29 de julho de 2016

O Trabalho Não Foi ao Ar e a Culpa Foi Minha

É incrível lembrar-se de certas coisas e pensar que há apenas 10 ou 15 anos o mundo era completamente diferente do que é hoje. O politicamente correto já existia, mas a compreensão sobre a dimensão do nosso papel, como publicitários, dentro de tudo isso ainda era muito precária. Se ainda hoje nos surpreendemos com campanhas pra lá de duvidosas (pra dizer o mínimo), se ainda vemos tropeços, ou verdadeiros tombos das agências, imagine o quanto isso era factível de acontecer antes de todos terem voz e vez nas redes sociais.

Um dia entro na sala do diretor de criação e ele, todo empolgado, me conta a sua ideia genial para uma campanha para o público infantil: uma espécie de game em que, para fazer pontos, as crianças deveriam socar virtualmente um boneco tipo João-bobo. O bonequinho ia então ficando machucado, com hematomas e afins. Acredite, faz muito pouco tempo em que isso parecia engraçado, ingênuo e inofensivo pra muita gente, inclusive para um criativo bem informado e inteligente, e provavelmente para o cliente. Engoli em seco, meu cérebro deu um nó, tive vontade de gritar meus argumentos conta aquilo que me parecia absurdo demais, violento, descabido, mas me contive. Eu perderia a razão se me colocasse imediatamente contra, principalmente de modo passional ou “panfletário”, iniciaria ali uma discussão e o foco se perderia. Já tinha vivido o suficiente para saber que a gente pode até ter razão, mas a maneira como colocamos nossos argumentos podem nos fazer perder uma discussão. Também sei que há pessoas muito competitivas, cujo objetivo é ganhar a discussão e não chegar ao melhor termo.
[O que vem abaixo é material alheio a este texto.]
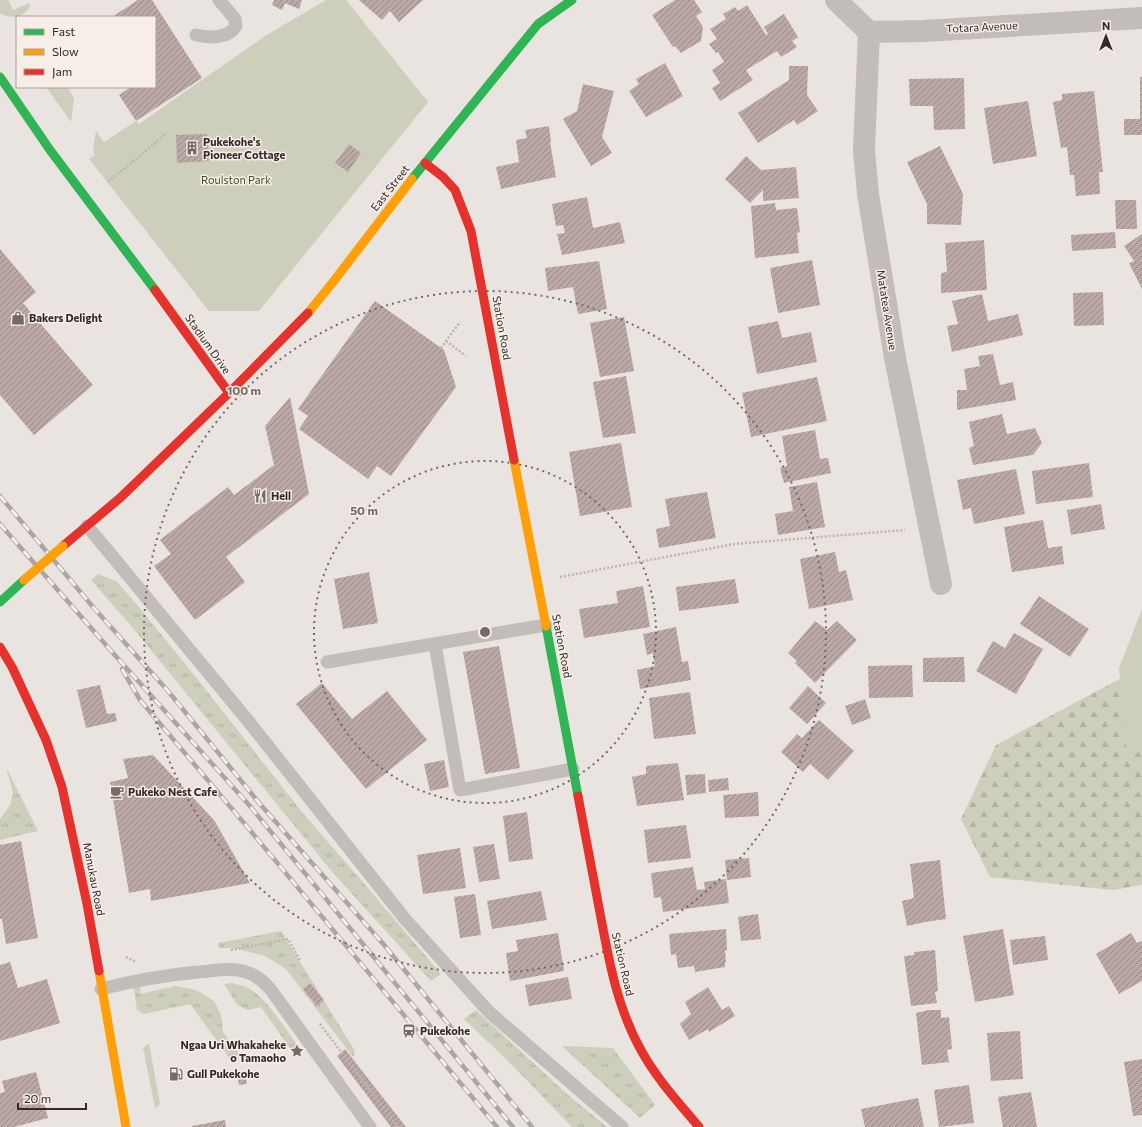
<svg xmlns="http://www.w3.org/2000/svg" width="1142" height="1127" font-family="Commissioner,sans-serif">
	<style>
		.grass { fill: url(#grass-tufts) }
		.forest { fill: url(#forest-firs) }
		.green { fill: #cdcebb }
		.building { fill: url(#building-hatch) }
		.lines { fill: none; stroke-linecap: round; stroke-linejoin: round }
		.path { stroke: #bcb5b1; stroke-width: 2.5; stroke-dasharray: 2 2; stroke-linecap: butt }
		.lane { stroke: #c3bdb9; stroke-width: 13 }
		.street { stroke: #c3bdb9; stroke-width: 22 }
		.fast { stroke: #30b455; stroke-width: 9 }
		.slow { stroke: #ff9f0a; stroke-width: 9 }
		.jam { stroke: #e5322d; stroke-width: 9 }
		.rail-casing { stroke: #aba6a3; stroke-width: 4.5 }
		.rail { stroke: #f7eee7; stroke-width: 3; stroke-dasharray: 9; stroke-linecap: butt }
		.slow-bridge { stroke: #ff9f0a; stroke-width: 9 }
		.ring { fill: none; stroke: #736b68; stroke-width: 2; stroke-dasharray: 2 4 }
		.labels { text-anchor: middle; stroke-width: 3; stroke-linejoin: round; paint-order: stroke }
		.street-label { font-size: 11px; fill: #332a28; stroke: #f7eee7 }
		.poi-label { font-size: 11px; font-weight: bold; fill: #332a28; stroke: #f7eee7; text-anchor: start }
		.park-label { font-size: 11px; fill: #464e2e; stroke: #f7eee7 }
		.centre { fill: #736b68; stroke: #f7eee7; stroke-width: 2 }
		.ring-label { font-size: 12px; text-anchor: middle; font-weight: bold; fill: #736b68; stroke: #f7eee7; stroke-width: 3; stroke-linejoin: round; paint-order: stroke }
	</style>
	<defs>
		<pattern id="grass-tufts" width="24" height="20" patternUnits="userSpaceOnUse"><rect width="24" height="20" fill="#cdcebb"/><path d="M3 7l-1-3M5 7V3M7 7l1-3M15 17l-1-3M17 17v-4M19 17l1-3" fill="none" stroke="#b0b1a1"/></pattern>
		<pattern id="forest-firs" width="22" height="20" patternUnits="userSpaceOnUse"><rect width="22" height="20" fill="#cdcebb"/><path d="M5 1l3.5 6h-7zM16 11l3.5 6h-7z" fill="#b0b1a1"/></pattern>
		<pattern id="building-hatch" width="6" height="6" patternUnits="userSpaceOnUse"><rect width="6" height="6" fill="#bca8a4"/><path d="M-1 1l2-2M0 6l6-6M5 7l2-2" fill="none" stroke="#998986"/></pattern>
	</defs>
	<rect width="100%" height="100%" fill="#eae4e0"/>
	<path class="grass" d="M98,574L116,581L134,601L195,676L302,812L361,880L441,974L431,981L333,873L132,627L91,580Z
		M7,769L38,831L0,840V819L10,805L13,793L7,771Z
		M281,931L355,1051L353,1057L286,969L263,955L232,948H219L218,943Z
		M232,983C238,985 245,986 250,989C269,1001 289,1034 302,1052L296,1057L261,1007L248,1010L237,1005L224,984Z
		M139,986L141,990L140,994L175,986L196,990L214,1001L221,1015L223,1032L241,1056L233,1063L190,1004L144,1014L137,1010L134,988Z
		M476,1010L567,1094L607,1127H572L508,1061L464,1019Z
		M562,1046L613,1048L655,1105L640,1118Z"/>
	<path class="forest" d="M1142,667V885L1113,890L990,877L961,819L996,745Z"/>
	<path class="green" d="M0,0H8L13,10L29,3L30,7C24,17 10,20 0,13Z
		M326,0H346L428,102L259,311H209L89,159L95,155L93,150L96,131L104,142L136,121L139,124L265,36Z
		M46,87H68L74,99L71,122Z
		M1142,609V751L1127,754L1119,668Z
		M149,1043L160,1104L156,1108L155,1107L143,1048Z"/>
	<path class="building" d="M138,0H152L202,78L136,121L119,95L131,87H155V17H112Z
		M274,0H302L299,9L285,3L282,10L272,5Z
		M359,0H423L399,22L390,11L382,20Z
		M675,0H694L702,12L696,16L703,27L701,41L681,53L675,46L673,47L652,15Z
		M747,5L766,35L768,34L764,27L784,14L798,37L792,41L797,47L781,57L777,51L746,70L753,80L720,101L712,88L720,83L712,70L724,62L718,52L716,53L709,44L717,39L710,29L726,19L723,14L735,7L738,11Z
		M665,63L683,96L646,117L629,91L639,84L636,79Z
		M789,66H808L807,95L818,111L797,125L794,120L758,143L738,113L789,80Z
		M1140,77H1142V135H1124V119H1140Z
		M964,78L965,129L934,130L933,106H910L909,79Z
		M583,84L614,91L602,137L612,153L591,166L563,119L577,111Z
		M1094,91L1103,172H1099L1100,194L1076,196L1074,175H1070L1067,147L1061,148L1053,102L1062,100V94Z
		M1028,101L1037,156L993,164L984,108Z
		M549,126L551,142H550L556,177L501,189L496,167L519,162L516,140L527,138L525,130Z
		M207,134L209,161L177,163L176,135Z
		M349,144L361,153L348,172L335,163Z
		M940,146L963,194L961,225L927,224V204L907,162Z
		M746,156L761,170L796,167L799,198L763,201V190L750,203L725,179Z
		M587,197L593,228L620,222L625,243L562,255L557,234L565,233L563,225L556,226L552,204Z
		M1115,200H1136L1137,229H1116Z
		M775,203L776,210L797,208L800,232L797,233L799,253L755,258L751,206Z
		M1115,232L1116,248L1072,251L1071,235Z
		M1142,234V289L1129,263L1134,261L1124,246Z
		M984,240L987,290L941,293V273L947,272L945,243Z
		M0,249L36,292L23,303L93,385L34,435L0,395Z
		M812,260L820,305L778,313L770,268Z
		M599,261L607,309L578,314L573,287L548,291L545,268Z
		M1103,292L1104,325L1074,326L1073,293Z
		M982,294L988,321L1018,314L1023,335L952,352L947,326L958,324L952,301Z
		M375,301L444,350L456,387L391,476L377,466L368,479L299,429L308,416L298,409Z
		M624,317L634,371L600,377L590,323Z
		M778,321L782,338L811,332L817,362L757,374L748,327Z
		M993,354L1000,385L1013,382L1016,400L957,410V390H967L964,369L980,366L978,356Z
		M626,376L636,433L603,438L593,382Z
		M817,377L827,421L751,437L742,393Z
		M290,397L309,494L226,557L245,582L195,620L154,566L171,554L160,540L228,487L234,495L274,465L265,426Z
		M1002,414L1007,434L1035,428L1042,443L1033,455L973,465L969,448L974,446L969,422Z
		M815,430L820,459L828,458L831,473L784,483L780,468L787,466L782,436Z
		M621,443L632,507L580,516L569,452Z
		M1089,463L1093,497L1036,504L1032,471Z
		M1016,469L1025,514L974,524L971,508L963,510L957,480Z
		M817,482L825,527L778,535L775,514L793,511L789,487Z
		M707,492L716,538L659,548L656,529L670,526L665,499Z
		M1101,504L1105,529L1071,535L1067,510Z
		M1043,520L1048,548L1062,546L1064,564L1012,572L1004,527Z
		M835,552L839,572L846,570L853,600L809,609L800,559Z
		M369,572L378,623L343,629L334,579Z
		M735,579L739,603L679,611L676,587Z
		M643,586L650,627L584,638L579,609L618,603L616,591Z
		M1039,596L1089,629L1070,657L1020,624Z
		M815,621L827,630L837,621L857,640L815,683L795,663L797,661L788,653Z
		M676,627L682,662L688,661L691,680L640,689L637,670L655,666L653,653L647,655L643,634Z
		M1014,633L1043,649L1016,694L976,671L993,641L1005,648Z
		M499,646L520,768L485,774L463,652Z
		M964,657L965,682H923V658Z
		M912,665L913,697L869,698L868,666Z
		M322,683L352,719L387,691L427,740L366,789L296,704Z
		M100,685L107,714L115,713L117,721L86,728L77,690Z
		M808,686L826,703L807,724L789,708Z
		M690,692L696,734L654,739L649,698Z
		M865,699L871,718L852,725L845,706Z
		M819,720L854,751L828,780L810,764L803,772L781,752L797,734L802,738Z
		M153,755L214,820L250,883L151,901L150,889L129,893L110,782L128,778L123,759Z
		M444,760L449,787L430,791L424,764Z
		M678,763L684,800L637,806L632,777L646,774V766Z
		M705,774L706,793L687,795L685,775Z
		M728,778L729,790L709,792L708,780Z
		M758,792L759,816L725,818L723,795Z
		M527,812L533,859L509,862L503,816Z
		M686,825L691,858L648,863L644,830Z
		M21,841L38,938L6,944L2,919H0V845Z
		M494,844L500,879L479,882L473,847Z
		M460,848L466,888L423,894L417,855Z
		M749,858L751,877L727,880L725,860Z
		M940,860L946,919L925,922L907,926L902,901L914,898L910,864Z
		M693,867L697,890L705,889L704,882L726,879L729,903L663,912L661,897L654,898L651,873Z
		M541,891L547,920L492,929L487,901Z
		M475,894L481,935L460,938L454,897Z
		M758,914L761,939L741,941L738,917Z
		M726,929L727,950L725,951L726,962H725V967L695,972L694,966L678,968L676,954L671,955L669,934Z
		M1003,929L1014,995L975,1002L963,936Z
		M558,933L564,971L510,981L506,953L518,951L516,940Z
		M1131,933L1137,943L1142,941V981L1119,994L1096,954Z
		M1045,936L1048,960L1013,965L1010,940Z
		M935,950L938,991L935,992L937,1003L911,1006L904,956L914,955V952Z
		M10,962L18,988L47,979L60,1023L0,1041V965Z
		M568,977L572,999L529,1006L525,985Z
		M310,983L324,1000L317,1006L303,989Z
		M708,987L722,1010L729,1006L735,1016L709,1032L708,1029L689,1040L680,1024L691,1014L685,1002Z
		M929,1010H941V1018L949,1017L952,1049L947,1050L949,1062L922,1065L916,1013Z
		M1020,1031L1023,1079L991,1081L987,1033Z
		M345,1049L406,1127H391L337,1056Z
		M1142,1059V1115L1133,1116L1124,1062Z
		M36,1072L48,1118L14,1127H0V1093L5,1092L2,1081Z
		M245,1073L247,1084L239,1085L237,1074Z
		M969,1085L974,1123L939,1127L934,1090Z
		M1031,1092L1037,1127H1003L998,1097Z
		M918,1098L924,1127H865L861,1109Z
		M225,1120L226,1127H192V1126Z"/>
	<g class="lines">
		<path class="path" d="M108,182L167,133
			M446,341L466,356
			M441,348L460,322
			M560,577L734,544L905,530
			M231,950L288,939L300,960
			M126,957L137,962
			M320,1024L398,1127"/>
		<path class="lane" d="M196,35C209,38 228,39 236,26L235,19L219,0
			M87,526L113,557L249,722L405,919L489,1012L622,1127
			M435,644L460,790L573,769
			M327,662L546,625
			M101,989C133,981 165,975 198,972C214,971 230,967 246,972C257,975 264,982 271,990L370,1127"/>
		<path class="street" d="M836,0L869,32L924,31L1142,18
			M869,32L864,150L868,194L895,358L941,584"/>
		<path class="fast" d="M0,77L50,150L155,290
			M412,179L538,24L572,0
			M0,602L24,580
			M546,626L578,796"/>
		<path class="slow" d="M308,313L333,282L412,179
			M514,460L546,626
			M99,971L126,1127"/>
		<path class="jam" d="M425,163L443,177L455,190L471,231L514,460
			M155,290L229,393L308,313
			M63,546L120,498L229,393
			M0,647L12,667L46,740L62,787L87,904L99,971
			M578,796C585,835 593,874 600,913C609,961 617,1008 642,1052C657,1079 679,1103 699,1127"/>
		<g class="rail-casing">
			<path id="rail" d="M0,496L93,607L168,691L260,804L385,946L532,1127
				M0,524L113,653L249,805L513,1127
				M122,669L140,700L249,829L497,1127"/>
		</g>
		<use href="#rail" class="rail"/>
		<path class="slow-bridge" d="M24,580L63,546"/>
	</g>
	<g class="ring">
		<circle cx="485" cy="632" r="171"/>
		<circle cx="485" cy="632" r="341"/>
	</g>
	<defs>
		<g id="building-bare" transform="scale(1.08)"><path d="M-4-6H4V6H1V3H-1V6H-4ZM-2.5-4.3h1.7v1.8h-1.7ZM.8-4.3h1.7v1.8H.8ZM-2.5-1h1.7V.8h-1.7ZM.8-1h1.7V.8H.8Z" fill="#736b68" stroke="#f7eee7" stroke-width="2.5" paint-order="stroke"/></g>
		<g id="shop-bare" transform="scale(1.08)"><path d="M-5-2.5h2.3a2.7 3.5 0 0 1 5.4 0H5L5.5 6h-11ZM-1.5-2.5h3a1.5 2.3 0 0 0-3 0Z" fill="#736b68" stroke="#f7eee7" stroke-width="2.5" paint-order="stroke"/></g>
		<g id="restaurant-bare" transform="scale(1.08)"><path d="M-5-6h1v4h1v-4h1v4h1v-4h1v5L-1.5 .5V6h-2V.5L-5-1ZM5-6V6H3V1.5H1.5Q1.5-4 5-6Z" fill="#736b68" stroke="#f7eee7" stroke-width="2.5" paint-order="stroke"/></g>
		<g id="cafe-bare" transform="scale(1.08)"><path d="M-5.5-4.5H6V0H3Q3 3.5 0 3.5H-2.5Q-5.5 3.5-5.5 0ZM3-3.2v2h1.7v-2ZM-6 4.5H4V6H-6Z" fill="#736b68" stroke="#f7eee7" stroke-width="2.5" paint-order="stroke"/></g>
		<g id="station-bare" transform="scale(1.08)"><path d="M-3-6H3Q5-6 5-4V2Q5 4 3 4L4.5 6H3L1.5 4h-3L-3 6H-4.5L-3 4Q-5 4-5 2V-4Q-5-6-3-6ZM-3.5-4v3h7v-3ZM-3.5 1v1.5H-2V1ZM2 1v1.5H3.5V1Z" fill="#736b68" stroke="#f7eee7" stroke-width="2.5" paint-order="stroke"/></g>
		<g id="sight-bare" transform="scale(1.08)"><path d="M0-6L1.8-2.2L6-1.7L2.9 1.2L3.7 5.4L0 3.3L-3.7 5.4L-2.9 1.2L-6-1.7L-1.8-2.2Z" fill="#736b68" stroke="#f7eee7" stroke-width="2.5" paint-order="stroke"/></g>
		<g id="fuel-bare" transform="scale(1.08)"><path d="M-5.5-6h7V0h2V4h1.3V-2.5L3-4.5l.8-.8L6-3V5H2.5V1h-1V6h-7ZM-4.2-4.7v3.2H.2V-4.7Z" fill="#736b68" stroke="#f7eee7" stroke-width="2.5" paint-order="stroke"/></g>
	</defs>
	<g fill-rule="evenodd">
		<use href="#building-bare" x="192" y="148"/>
		<use href="#shop-bare" x="18" y="318"/>
		<use href="#restaurant-bare" x="260" y="496"/>
		<use href="#cafe-bare" x="117" y="792"/>
		<use href="#station-bare" x="409" y="1031"/>
		<use href="#sight-bare" x="297" y="1051"/>
		<use href="#fuel-bare" x="176" y="1074"/>
	</g>
	<g class="labels">
		<g class="street-label">
			<text transform="translate(982 27) rotate(-3)" y="4">Totara Avenue</text>
			<text transform="translate(390 188) rotate(-52)" y="4">East Street</text>
			<text transform="translate(887 310) rotate(81)" y="4">Matatea Avenue</text>
			<text transform="translate(502 328) rotate(80)" y="4">Station Road</text>
			<text transform="translate(208 344) rotate(55)" y="4">Stadium Drive</text>
			<text transform="translate(562 646) rotate(79)" y="4">Station Road</text>
			<text transform="translate(94 879) rotate(79)" y="4">Manukau Road</text>
			<text transform="translate(623 964) rotate(77)" y="4">Station Road</text>
		</g>
		<g class="poi-label">
			<text x="203" y="146">Pukekohe's<tspan x="203" dy="13">Pioneer Cottage</tspan></text>
			<text x="29" y="322">Bakers Delight</text>
			<text x="271" y="500">Hell</text>
			<text x="128" y="796">Pukeko Nest Cafe</text>
			<text x="420" y="1035">Pukekohe</text>
			<text x="286" y="1049" text-anchor="end">Ngaa Uri Whakaheke<tspan x="286" dy="13">o Tamaoho</tspan></text>
			<text x="187" y="1078">Gull Pukekohe</text>
		</g>
		<g class="park-label">
			<text x="236" y="184">Roulston Park</text>
		</g>
	</g>
	<circle cx="485" cy="632" r="6" class="centre"/>
	<g class="ring-label">
		<text x="244" y="395">100 m</text>
		<text x="364" y="515">50 m</text>
	</g>
	<rect x="16" y="16" width="140" height="72" fill="#f7eee7" stroke="#a9a09b"/>
	<rect x="24" y="29" width="20" height="6" fill="#30b455" stroke="#a9a09b"/>
	<text x="52" y="36" font-size="12" fill="#332a28">Fast</text>
	<rect x="24" y="49" width="20" height="6" fill="#ff9f0a" stroke="#a9a09b"/>
	<text x="52" y="56" font-size="12" fill="#332a28">Slow</text>
	<rect x="24" y="69" width="20" height="6" fill="#e5322d" stroke="#a9a09b"/>
	<text x="52" y="76" font-size="12" fill="#332a28">Jam</text>
	<g transform="translate(1106 36)" stroke="#f7eee7" stroke-width="3" paint-order="stroke">
	<path d="M0-3L7 15L0 10L-7 15Z" fill="#332a28"/>
	<text y="-6" font-size="11" font-weight="bold" text-anchor="middle" fill="#332a28">N</text>
	</g>
	<path d="M18 1103v6h68v-6" fill="none" stroke="#332a28" stroke-width="2"/>
	<text x="24" y="1103" font-size="12" fill="#332a28" stroke="#f7eee7" stroke-width="3" paint-order="stroke">20 m</text>
</svg>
Para que arriscar e deixar uma peça dessas ir ao ar? 

Em vez de fechar questão naquela hora, disse que aquela poderia ser uma possibilidade, mas que eu gostaria de fazer algumas pesquisas sobre o target para que ele pudesse desenvolver a ideia com mais embasamento e segurança, e que depois voltaríamos a falar sobre o assunto. Corri para a minha sala e imediatamente iniciei minha “pesquisa”, me municiando com artigos, estudos, exemplos de coisas parecidas que tiveram um péssimo desfecho para a imagem da marca e, claro, para a imagem do cliente e da agência. Juntei o material e levei ao criativo, pedi que lesse com atenção. Expliquei rapidamente o conteúdo do material que recolhi e deixei que ele mesmo tirasse suas conclusões. 

Naquele dia eu matei uma ideia. E me senti muito bem com isso.